Cuando comenzaba a recobrar la normalidad unos minutos más tarde, aquellas piernas salieron de nuevo del comercio, reparé en ellas por el taconeo vivo que provocaban al caminar. Ahora los mismos pies pero con otros zapatos, se detuvieron de nuevo un instante ante el escaparate. Se había comprado y puesto inmediatamente - había de ser una mujer apasionada, deduje infantil- unos zapatos de tacón de ocho centímetros, en color marrón, que estilizaban aún más sus piernas. Después se fue alejando rápidamente del tragaluz hasta que dejé de oír sus vibrantes taconeos.

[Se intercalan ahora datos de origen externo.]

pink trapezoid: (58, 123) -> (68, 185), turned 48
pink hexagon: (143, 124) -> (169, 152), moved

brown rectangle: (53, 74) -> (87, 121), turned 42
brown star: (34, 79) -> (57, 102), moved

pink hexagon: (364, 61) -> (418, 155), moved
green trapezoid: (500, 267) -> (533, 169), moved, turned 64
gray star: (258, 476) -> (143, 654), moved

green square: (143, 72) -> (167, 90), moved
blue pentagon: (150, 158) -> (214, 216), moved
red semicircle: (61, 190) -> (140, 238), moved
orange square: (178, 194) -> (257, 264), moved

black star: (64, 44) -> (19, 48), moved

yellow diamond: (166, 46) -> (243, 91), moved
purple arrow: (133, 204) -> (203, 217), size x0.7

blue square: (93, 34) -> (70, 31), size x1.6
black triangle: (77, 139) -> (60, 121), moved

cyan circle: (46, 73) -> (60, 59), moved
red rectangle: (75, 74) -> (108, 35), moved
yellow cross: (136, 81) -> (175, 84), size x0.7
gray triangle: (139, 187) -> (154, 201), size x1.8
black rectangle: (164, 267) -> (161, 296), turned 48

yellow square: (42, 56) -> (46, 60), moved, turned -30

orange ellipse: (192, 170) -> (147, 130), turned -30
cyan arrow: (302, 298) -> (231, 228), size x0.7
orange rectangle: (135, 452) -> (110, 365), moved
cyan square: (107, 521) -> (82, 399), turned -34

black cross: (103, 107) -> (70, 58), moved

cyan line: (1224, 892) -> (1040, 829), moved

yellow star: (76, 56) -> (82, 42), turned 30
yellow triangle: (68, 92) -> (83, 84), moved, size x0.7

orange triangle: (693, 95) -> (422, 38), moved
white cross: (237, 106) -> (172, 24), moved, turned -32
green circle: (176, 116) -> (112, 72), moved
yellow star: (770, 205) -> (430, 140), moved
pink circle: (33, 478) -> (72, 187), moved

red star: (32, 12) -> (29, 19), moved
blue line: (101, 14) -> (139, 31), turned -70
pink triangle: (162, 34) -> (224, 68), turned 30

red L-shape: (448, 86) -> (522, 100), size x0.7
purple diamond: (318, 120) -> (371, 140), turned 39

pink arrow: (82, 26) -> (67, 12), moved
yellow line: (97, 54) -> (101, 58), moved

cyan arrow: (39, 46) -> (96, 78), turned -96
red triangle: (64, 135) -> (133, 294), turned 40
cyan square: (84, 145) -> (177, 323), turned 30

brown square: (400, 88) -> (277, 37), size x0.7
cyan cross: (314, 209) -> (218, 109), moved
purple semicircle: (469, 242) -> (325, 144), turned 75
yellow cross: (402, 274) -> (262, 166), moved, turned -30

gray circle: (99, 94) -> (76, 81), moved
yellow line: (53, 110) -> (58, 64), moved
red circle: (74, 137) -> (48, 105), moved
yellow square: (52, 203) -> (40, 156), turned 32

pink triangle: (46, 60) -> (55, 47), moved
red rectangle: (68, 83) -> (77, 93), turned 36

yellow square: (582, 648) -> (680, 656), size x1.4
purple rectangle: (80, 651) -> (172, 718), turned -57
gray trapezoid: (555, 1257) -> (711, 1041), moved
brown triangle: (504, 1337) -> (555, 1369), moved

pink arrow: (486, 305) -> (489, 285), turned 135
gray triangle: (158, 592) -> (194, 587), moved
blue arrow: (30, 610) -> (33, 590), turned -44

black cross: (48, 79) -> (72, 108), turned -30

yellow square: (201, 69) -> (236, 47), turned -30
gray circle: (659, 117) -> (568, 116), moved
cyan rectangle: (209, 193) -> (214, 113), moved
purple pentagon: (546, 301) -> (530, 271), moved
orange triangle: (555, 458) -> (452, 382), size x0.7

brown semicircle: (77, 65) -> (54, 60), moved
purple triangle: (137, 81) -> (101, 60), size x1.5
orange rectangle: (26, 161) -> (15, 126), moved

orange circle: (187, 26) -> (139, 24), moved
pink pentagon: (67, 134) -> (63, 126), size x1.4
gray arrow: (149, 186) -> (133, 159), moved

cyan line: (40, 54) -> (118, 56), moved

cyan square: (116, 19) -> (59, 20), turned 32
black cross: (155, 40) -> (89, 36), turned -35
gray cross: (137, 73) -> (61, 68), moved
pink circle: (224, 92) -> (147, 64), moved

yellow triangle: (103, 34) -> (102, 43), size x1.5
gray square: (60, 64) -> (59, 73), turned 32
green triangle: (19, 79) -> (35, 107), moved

Viernes noche, restaurante libanés, cena con amigas, comida deliciosa y ligera: berenjenas asadas con tomate, ensaladas con hierbabuena, falafel, ternera con piñones y un delicioso vino de origen francés del que bebimos con ganas para rematar con un surtido de postres a base de masa quebrada, miel y frutos secos. La luz se hizo más tenue y apareció una bailarina de danza del vientre moviéndose sinuosa entre las mesas al ritmo de música oriental. Recogía su cabello azabache con reflejos azulados en un pañuelo de aire zíngaro, sus ojos brillaban vivaces y miraban sin disimulo al fondo de los de una agitando caderas y vientre, e invitando a la sedición. Del sujetador con brocados verde y plata pendían dos borlas doradas con flecos que fijaban la mirada, insolentes; sus pies descalzos asomando bajo el fino pantalón de tul, serpenteando entre los comensales, eran aquellos pies. Los mismos que no apartaba un minuto de mi cabeza desde hacía semanas, que me hacían suspirar cada noche recordándolos y ahora, cruel destino, apenas los había descubierto debíamos irnos. Ellas habían decidido que se aburrían y mejor iríamos al centro. Pagaría yo con la tarjeta, en mi ensimismamiento había olvidado coger dinero y no tenía efectivo. Fui atropelladamente al baño y, nerviosa, sobre una tarjeta de la consulta escribí: “Para la bailarina”. La puse bajo la de crédito. El propietario me devolvió el recibo tras marcar el código; tomando discreto mi tarjeta, sus ojos antiguos y sabios como el Mediterráneo me dijeron sin palabras que se la haría llegar sin falta.
Cada día espero agitada a que se abra esa puerta y entre ella con el más leve problema, a fin de cuentas las bailarinas tienen pies y ese es su principal instrumento de trabajo. El mío son las manos. Lo mío son los pies.